Ce claquement de casseroles et de poêles, ce bruit, place la communauté au cœur de la résistance au pouvoir d’État. Il ne le fait pas seulement en dehors du Royaume-Uni. Manifestation au centre de détention de l’immigration de Yarl’s Wood dans le Bedfordshire, le centre et le symbole de la environnement hostile créé par Theresa May — visait à créer « un mur de bruit », à faire savoir aux détenus qu’ils ont des alliés et du soutien, à montrer leur solidarité avec ceux qui sont à l’intérieur et à briser les limites imposées à la communication.

C’est un langage mondial de protestation. Il est important de s’attarder sur ce mot, la langue. Les protestations parlent. Ils sont bruyants. Ils perturbent. Ils sont gênants. Ils parlent pour créer une solidarité avec les autres, pour forcer les détenteurs du pouvoir (gouvernements, individus, entreprises) à en prendre note, pour leur faire savoir que nous sommes là, que nous n’avons pas peur et que nous surmonterons un jour. Voici à quoi ressemble la démocratie. Voilà à quoi ressemble la démocratie.

Plutôt que la liberté d’expression, la seule voix publique qui nous restera est la voix du pouvoir.

Dans la préface du projet de loi, le lord chancelier et secrétaire d’État à la justice Robert Buckland affirme que ces nouveaux pouvoirs sont compatibles avec les droits garantis par la Convention européenne des droits de l’homme et traduits en droit interne par le Human Rights Act 1998. C’est presque certainement pas le cas : comme le souligne David Mead, en vertu de l’article 11 de la CEDH, la police a le devoir de faciliter protestation pacifique (et de le faire, qu’elle soit légale ou non).

Sur le terrain, il est probable que la police non seulement utilisera ce pouvoir, mais l’outrepassera (parce que même un « bon » maintien de l’ordre est désordonné et incohérent, car l’attention portée à la protestation nous dit que dépasser la légalité est ce que fait la police, d’Orgreave à Tottenham à Barton Moss à Clapham Common, et parce que la police cible les minorités). Quand est-ce que le seuil du « grave malaise » est atteint, pour une manifestation devant une banque finançant des combustibles fossiles ou des violations des droits de l’homme, devant un centre de détention pour migrants confinant des détenus dans des conditions cruelles, ou pour un citoyen disant à ses dirigeants que « le temps est écoulé » ?

Le projet de loi PCSC crée un pouvoir arbitraire et place sa définition entre les mains de la police.

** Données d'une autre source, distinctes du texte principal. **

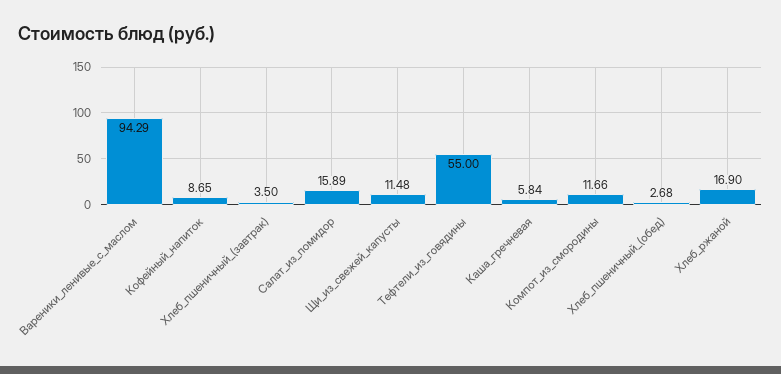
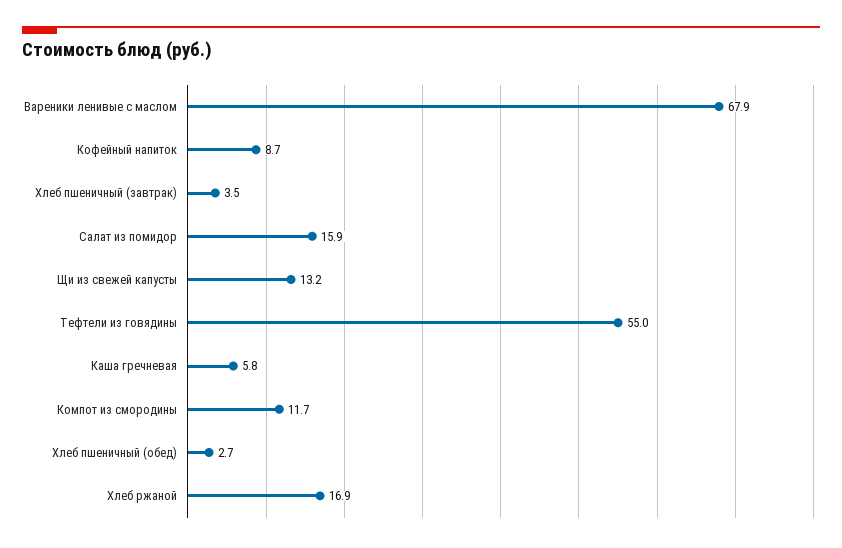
  {
-   "Вареники_ленивые_с_маслом": 94.29,
+   "Вареники_ленивые_с_маслом": 67.9,
    "Кофейный_напиток": 8.65,
    "Хлеб_пшеничный_(завтрак)": 3.5,
    "Салат_из_помидор": 15.89,
-   "Щи_из_свежей_капусты": 11.48,
+   "Щи_из_свежей_капусты": 13.2,
    "Тефтели_из_говядины": 55,
    "Каша_гречневая": 5.84,
    "Компот_из_смородины": 11.66,
    "Хлеб_пшеничный_(обед)": 2.68,
    "Хлеб_ржаной": 16.9
  }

La conséquence principale sera probablement que les organisateurs et les participants potentiels à la manifestation s’autocontrôleront : ils décideront de ne pas s’organiser, de ne pas participer, car les coûts et les risques d’exprimer leurs droits civiques sont trop élevés. Et c’est l’objet de ce projet de loi. Plutôt que la liberté d’expression, la seule voix publique qui nous restera est la voix du pouvoir.

Quel type d’État cherche à supprimer la capacité de ses citoyens à exprimer leur dissidence en public ? A quel moment une démocratie libérale n’est-elle plus libérale ? A quel moment n’est-ce plus une démocratie ?

Si ce projet de loi devient loi, nous sommes sur le point de le découvrir.